Glen Loma Group asks GUSD to pay $14.4 million for land they
purchased for $3 million
By Kelly Savio and Serdar Tumgoren Staff Writers
Gilroy – Developers behind the biggest housing project in Gilroy history are asking the school district to buy back land for an elementary school in their development for $14.4 million – five times the price the developers paid for the land a few years ago.
In February 2002, the Gilroy Unified School District sold 10 acres at the end of W. Luchessa Avenue for about $3 million to Glen Loma Group, a development company planning to build 1,700 homes on 360 acres in southwest Gilroy.
Just three years later, GUSD decided that it made more sense to build an elementary school in southwest Gilroy. The price of redeveloping a school in north Gilroy was prohibitive, explained GUSD Assistant Superintendent Steve Brinkman, and the southwest clearly was going to need a new elementary school to serve the new homes rising in the next decade.
The 100-plus members of the Filice family who are equity partners in Glen Loma considered a district request to donate the land, but the idea fizzled because the partners couldn’t agree on the matter, according to Brinkman.
Following a series of lower appraisals, the school district last month offered $4 million for the land, where a new elementary school has already started to rise.
The Filice family countered with a demand for five times that amount.
“Glen Loma appraised the land at its highest and best use,” Brinkman explained. “They’re appraising it as urban development, as if they’re going to put houses on it immediately.”
The school district based its appraisal on the land uses allowed in August 2005, when a court allowed them to take legal possession of the property. At that time, the land was zoned for use as a public facility, Brinkman said, as outlined in preliminary drafts of plans for the 360-acre development slated for southwest Gilroy. Planning for Glen Loma began in the late ’90s and went through a number of revisions before final approval in Nov. 2005.
“In every version there was an elementary school and a middle school,” Brinkman said. “It always said where. The only time it left it in doubt was in the final version where there were four sites for an elementary school.”
The district will meet with developers Wednesday at a settlement hearing in a last-ditch effort to agree on a purchase price.
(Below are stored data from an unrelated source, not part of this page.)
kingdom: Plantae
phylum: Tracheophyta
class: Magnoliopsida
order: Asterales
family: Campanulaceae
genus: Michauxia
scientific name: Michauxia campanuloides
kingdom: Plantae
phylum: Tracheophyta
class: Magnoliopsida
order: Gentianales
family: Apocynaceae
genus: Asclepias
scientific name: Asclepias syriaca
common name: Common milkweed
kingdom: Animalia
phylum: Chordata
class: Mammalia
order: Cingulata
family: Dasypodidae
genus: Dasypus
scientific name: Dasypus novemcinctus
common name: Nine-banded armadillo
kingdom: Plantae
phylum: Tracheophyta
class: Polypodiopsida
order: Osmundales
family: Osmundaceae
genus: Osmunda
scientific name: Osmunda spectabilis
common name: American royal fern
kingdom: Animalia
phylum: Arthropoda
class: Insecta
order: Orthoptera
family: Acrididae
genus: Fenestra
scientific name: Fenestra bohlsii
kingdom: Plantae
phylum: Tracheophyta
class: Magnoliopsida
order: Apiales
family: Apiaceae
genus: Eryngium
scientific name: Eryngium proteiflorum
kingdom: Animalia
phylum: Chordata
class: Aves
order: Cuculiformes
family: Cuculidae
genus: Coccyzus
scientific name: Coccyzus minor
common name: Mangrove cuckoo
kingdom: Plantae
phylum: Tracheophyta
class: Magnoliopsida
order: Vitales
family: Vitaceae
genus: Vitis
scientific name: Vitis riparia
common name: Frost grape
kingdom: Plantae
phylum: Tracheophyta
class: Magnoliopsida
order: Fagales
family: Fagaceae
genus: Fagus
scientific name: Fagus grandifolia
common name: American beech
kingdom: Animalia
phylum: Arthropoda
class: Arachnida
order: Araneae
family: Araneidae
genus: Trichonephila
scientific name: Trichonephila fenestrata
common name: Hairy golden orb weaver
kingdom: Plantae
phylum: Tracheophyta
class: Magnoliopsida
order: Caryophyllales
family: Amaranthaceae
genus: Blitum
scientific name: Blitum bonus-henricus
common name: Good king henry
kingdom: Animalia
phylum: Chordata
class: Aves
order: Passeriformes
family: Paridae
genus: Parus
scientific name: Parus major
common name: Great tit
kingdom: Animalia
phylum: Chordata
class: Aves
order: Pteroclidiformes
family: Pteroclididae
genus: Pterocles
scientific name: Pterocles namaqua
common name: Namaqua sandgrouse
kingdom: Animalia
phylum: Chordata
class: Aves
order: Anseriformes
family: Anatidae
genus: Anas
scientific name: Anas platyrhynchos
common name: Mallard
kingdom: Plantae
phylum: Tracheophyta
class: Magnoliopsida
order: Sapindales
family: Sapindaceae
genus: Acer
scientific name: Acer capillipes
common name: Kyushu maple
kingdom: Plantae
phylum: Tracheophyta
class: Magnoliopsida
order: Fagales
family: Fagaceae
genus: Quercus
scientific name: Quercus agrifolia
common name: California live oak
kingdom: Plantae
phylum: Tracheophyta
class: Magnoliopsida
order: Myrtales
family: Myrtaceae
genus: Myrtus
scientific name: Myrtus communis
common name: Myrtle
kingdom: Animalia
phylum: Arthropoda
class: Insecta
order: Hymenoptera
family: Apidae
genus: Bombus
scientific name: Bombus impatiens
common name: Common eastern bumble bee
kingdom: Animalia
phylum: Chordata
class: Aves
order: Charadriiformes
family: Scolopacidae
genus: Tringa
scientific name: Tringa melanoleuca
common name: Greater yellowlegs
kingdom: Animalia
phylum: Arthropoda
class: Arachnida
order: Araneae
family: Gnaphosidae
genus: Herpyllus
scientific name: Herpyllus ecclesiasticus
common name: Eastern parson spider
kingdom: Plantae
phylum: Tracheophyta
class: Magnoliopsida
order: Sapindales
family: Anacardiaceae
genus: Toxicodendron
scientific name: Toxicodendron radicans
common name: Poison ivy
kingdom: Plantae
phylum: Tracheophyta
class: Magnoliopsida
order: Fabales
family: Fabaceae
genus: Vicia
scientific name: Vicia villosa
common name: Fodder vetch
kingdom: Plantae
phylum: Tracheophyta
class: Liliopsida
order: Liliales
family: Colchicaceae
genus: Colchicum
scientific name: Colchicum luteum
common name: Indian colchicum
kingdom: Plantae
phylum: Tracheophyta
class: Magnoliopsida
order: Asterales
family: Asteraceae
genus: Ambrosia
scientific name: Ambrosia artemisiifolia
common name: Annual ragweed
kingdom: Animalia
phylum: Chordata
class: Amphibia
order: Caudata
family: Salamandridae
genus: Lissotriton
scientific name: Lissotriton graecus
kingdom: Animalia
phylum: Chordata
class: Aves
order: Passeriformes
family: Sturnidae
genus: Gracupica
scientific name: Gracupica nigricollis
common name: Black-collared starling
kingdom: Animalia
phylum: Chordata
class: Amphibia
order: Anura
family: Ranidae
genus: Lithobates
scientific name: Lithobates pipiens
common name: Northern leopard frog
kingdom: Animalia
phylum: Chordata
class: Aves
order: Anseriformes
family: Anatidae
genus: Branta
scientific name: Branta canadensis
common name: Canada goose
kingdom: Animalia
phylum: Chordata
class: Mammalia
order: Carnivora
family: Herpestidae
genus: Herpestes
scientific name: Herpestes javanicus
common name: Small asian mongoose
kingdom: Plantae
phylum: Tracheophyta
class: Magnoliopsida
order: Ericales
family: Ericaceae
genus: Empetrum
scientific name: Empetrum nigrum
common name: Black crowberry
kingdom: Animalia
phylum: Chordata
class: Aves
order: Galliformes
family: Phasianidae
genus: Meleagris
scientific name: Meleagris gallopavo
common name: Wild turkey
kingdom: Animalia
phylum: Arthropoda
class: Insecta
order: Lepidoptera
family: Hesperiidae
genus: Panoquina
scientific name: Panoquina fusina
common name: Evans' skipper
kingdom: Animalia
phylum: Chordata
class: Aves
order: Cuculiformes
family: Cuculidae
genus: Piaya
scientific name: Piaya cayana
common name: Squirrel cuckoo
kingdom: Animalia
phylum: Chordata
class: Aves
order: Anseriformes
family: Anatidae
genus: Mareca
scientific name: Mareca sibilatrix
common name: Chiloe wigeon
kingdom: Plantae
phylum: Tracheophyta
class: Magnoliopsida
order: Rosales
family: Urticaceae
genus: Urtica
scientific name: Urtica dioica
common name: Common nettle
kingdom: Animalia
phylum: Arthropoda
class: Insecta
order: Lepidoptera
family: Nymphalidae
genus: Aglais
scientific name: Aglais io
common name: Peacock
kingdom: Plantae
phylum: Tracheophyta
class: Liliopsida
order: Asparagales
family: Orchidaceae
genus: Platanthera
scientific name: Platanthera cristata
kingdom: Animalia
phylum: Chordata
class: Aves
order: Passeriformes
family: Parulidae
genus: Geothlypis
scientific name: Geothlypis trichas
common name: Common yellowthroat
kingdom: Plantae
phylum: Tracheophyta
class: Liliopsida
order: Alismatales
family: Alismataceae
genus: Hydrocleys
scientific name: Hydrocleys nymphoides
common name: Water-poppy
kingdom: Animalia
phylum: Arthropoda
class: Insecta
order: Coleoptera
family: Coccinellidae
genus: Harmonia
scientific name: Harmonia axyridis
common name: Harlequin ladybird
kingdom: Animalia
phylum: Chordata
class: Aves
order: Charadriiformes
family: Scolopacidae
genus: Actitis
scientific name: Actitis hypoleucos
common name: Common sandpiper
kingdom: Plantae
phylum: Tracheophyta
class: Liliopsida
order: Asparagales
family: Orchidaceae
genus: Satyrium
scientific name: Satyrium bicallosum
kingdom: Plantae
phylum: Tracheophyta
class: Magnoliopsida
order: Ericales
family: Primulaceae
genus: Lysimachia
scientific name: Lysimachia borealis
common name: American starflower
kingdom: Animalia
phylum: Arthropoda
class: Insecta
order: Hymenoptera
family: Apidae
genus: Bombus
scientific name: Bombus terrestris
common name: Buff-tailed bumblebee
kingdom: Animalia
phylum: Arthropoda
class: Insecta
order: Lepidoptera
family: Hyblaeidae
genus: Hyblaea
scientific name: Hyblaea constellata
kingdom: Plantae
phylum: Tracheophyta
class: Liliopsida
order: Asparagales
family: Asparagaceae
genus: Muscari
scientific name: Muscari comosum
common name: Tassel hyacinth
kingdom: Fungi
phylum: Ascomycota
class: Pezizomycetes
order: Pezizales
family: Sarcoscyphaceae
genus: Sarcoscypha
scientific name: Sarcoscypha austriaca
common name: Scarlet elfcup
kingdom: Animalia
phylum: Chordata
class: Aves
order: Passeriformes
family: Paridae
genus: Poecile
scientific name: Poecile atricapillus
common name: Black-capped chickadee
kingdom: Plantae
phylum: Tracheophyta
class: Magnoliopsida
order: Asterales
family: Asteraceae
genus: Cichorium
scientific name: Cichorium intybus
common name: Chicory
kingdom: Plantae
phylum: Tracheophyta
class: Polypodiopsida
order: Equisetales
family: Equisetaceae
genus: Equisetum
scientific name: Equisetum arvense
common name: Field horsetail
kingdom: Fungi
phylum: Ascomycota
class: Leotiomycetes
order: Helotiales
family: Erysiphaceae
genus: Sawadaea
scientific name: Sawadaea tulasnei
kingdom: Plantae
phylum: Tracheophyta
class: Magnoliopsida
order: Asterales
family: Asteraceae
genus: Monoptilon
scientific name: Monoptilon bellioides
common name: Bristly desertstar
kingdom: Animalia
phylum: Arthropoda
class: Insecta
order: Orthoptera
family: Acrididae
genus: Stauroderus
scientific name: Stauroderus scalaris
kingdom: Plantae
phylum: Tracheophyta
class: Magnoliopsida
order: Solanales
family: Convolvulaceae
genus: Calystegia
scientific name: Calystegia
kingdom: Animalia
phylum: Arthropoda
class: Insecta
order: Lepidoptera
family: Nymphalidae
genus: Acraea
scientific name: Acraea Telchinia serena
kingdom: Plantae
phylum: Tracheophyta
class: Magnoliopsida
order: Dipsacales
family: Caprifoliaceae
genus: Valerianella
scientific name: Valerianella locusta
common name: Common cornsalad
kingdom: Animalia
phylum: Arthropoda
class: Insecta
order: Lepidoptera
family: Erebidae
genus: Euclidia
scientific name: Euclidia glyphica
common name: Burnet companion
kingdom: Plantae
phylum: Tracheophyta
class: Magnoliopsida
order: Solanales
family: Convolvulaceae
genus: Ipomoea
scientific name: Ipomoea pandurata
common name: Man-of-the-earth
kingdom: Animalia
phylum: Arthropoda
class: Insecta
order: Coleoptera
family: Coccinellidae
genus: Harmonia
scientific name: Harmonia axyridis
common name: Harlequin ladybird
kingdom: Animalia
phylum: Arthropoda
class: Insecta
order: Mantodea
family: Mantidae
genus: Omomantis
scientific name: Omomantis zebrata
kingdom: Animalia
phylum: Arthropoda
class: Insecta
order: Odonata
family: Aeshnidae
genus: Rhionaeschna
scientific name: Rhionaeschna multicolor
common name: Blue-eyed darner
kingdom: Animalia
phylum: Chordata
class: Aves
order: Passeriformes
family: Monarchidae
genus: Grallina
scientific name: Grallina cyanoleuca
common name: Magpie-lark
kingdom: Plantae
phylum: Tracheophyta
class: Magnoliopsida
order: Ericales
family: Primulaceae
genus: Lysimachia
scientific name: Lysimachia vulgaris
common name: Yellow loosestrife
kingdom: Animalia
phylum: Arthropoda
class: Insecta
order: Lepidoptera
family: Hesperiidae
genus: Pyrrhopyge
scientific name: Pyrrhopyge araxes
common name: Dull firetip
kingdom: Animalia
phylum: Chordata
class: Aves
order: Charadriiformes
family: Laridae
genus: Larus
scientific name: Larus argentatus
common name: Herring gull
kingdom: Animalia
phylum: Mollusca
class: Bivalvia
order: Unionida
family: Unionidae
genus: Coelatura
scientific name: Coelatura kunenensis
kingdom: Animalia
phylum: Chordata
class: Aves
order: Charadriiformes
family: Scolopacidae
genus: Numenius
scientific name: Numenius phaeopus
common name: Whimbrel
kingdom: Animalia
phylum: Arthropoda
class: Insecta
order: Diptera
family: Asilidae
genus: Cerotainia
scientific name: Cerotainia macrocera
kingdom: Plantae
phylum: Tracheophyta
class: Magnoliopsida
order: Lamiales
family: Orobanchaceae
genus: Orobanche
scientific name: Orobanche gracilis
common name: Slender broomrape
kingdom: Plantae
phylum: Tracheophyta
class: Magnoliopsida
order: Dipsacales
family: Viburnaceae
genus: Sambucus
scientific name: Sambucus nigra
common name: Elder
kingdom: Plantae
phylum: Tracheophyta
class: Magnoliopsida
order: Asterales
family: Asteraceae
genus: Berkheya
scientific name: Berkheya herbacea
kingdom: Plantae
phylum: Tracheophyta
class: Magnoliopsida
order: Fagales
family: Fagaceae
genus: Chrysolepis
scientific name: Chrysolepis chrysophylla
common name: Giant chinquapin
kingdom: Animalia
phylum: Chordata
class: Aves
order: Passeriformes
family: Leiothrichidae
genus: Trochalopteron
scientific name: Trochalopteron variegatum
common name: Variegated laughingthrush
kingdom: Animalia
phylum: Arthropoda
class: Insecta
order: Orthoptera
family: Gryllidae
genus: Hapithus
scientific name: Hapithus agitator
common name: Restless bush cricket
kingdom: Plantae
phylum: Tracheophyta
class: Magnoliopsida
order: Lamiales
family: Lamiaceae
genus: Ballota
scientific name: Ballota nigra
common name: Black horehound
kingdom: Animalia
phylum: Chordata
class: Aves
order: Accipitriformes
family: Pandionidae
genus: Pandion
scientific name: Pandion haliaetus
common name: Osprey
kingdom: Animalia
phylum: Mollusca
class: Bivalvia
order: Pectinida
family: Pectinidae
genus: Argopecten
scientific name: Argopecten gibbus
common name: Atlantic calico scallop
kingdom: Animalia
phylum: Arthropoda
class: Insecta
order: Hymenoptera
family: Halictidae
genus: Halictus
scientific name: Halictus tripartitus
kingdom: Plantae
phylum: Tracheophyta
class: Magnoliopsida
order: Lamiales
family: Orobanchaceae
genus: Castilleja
If no agreement is made, the game of tug-of-war will end up in a San Jose courtroom where a jury will decide the final price.
Tim Filice, the project representative for Glen Loma, declined to comment since the matter is in litigation.
Denise Apuzzo, a newly elected member of the GUSD board of directors, said she didn’t know all the details of the matter, but said it sounded like “a huge assumption on the part of Glen Loma to think that they definitely would be developing homes on that land.”
As a Realtor, Apuzzo is familiar with fluctuating land values, but she said the Glen Loma developers could have done a better job of working with the school district.
“Glen Loma is doing a huge project in the city and I think they need to have some buy-in from the community and some good-will from the people of Gilroy Unified who will live in that development,” she said. “For me, a good partner in the community would want to work with the school district and be as accommodating as they could.”
The school district plans to offer an olive branch by slightly raising its offer for the land, though that figure will not be disclosed until the settlement conference. A new offer is not required and it remains to be seen if the Filice family will budge on their price.
The outcome of the legal process could determine how much money remains for the new Christopher High School in northwest Gilroy. The more the school district has to pay for the elementary school, the less money it will have for the high school, estimated to cost $110 million. At the moment, the school district is $12 million shy the money it needs for the project.
“Either you find more money or you do something to scale back,” Brinkman said.
Even if GUSD wins in court, it will lose money on the elementary school because of Glen Loma’s repeated delays in construction. Typically, developers pay “impact fees” on a per-square-foot basis as they pull construction permits. Under the current fee structure, Brinkman predicted the Glen Loma project would have provided roughly $10 million in impact fees – half the cost of the elementary school, excluding land costs.
“It’s very likely we won’t get any impact fees until after the school is finished because (the Filices) haven’t broken ground yet,” Brinkman said. “We were anticipating them breaking ground in the summer of 2006, so we started building the school to be prepared. At the rate we’re going, the school will be finished before any houses are completed.”
The new school, slated to open in fall 2007, sits on 8.93 acres at the end W. Luchessa. Two buildings have already been built and a third is being framed. The school district plans to apply for $30 million from Proposition 1D, a ballot measure passed Tuesday by voters. Brinkman said at least part of any money received will likely go toward the new school.
The Glen Loma project will transform 354 acres between Santa Teresa Boulevard and Uvas Creek into a miniature city, complete with 1,693 homes, a new fire station, a park, walking trails and a new elementary school.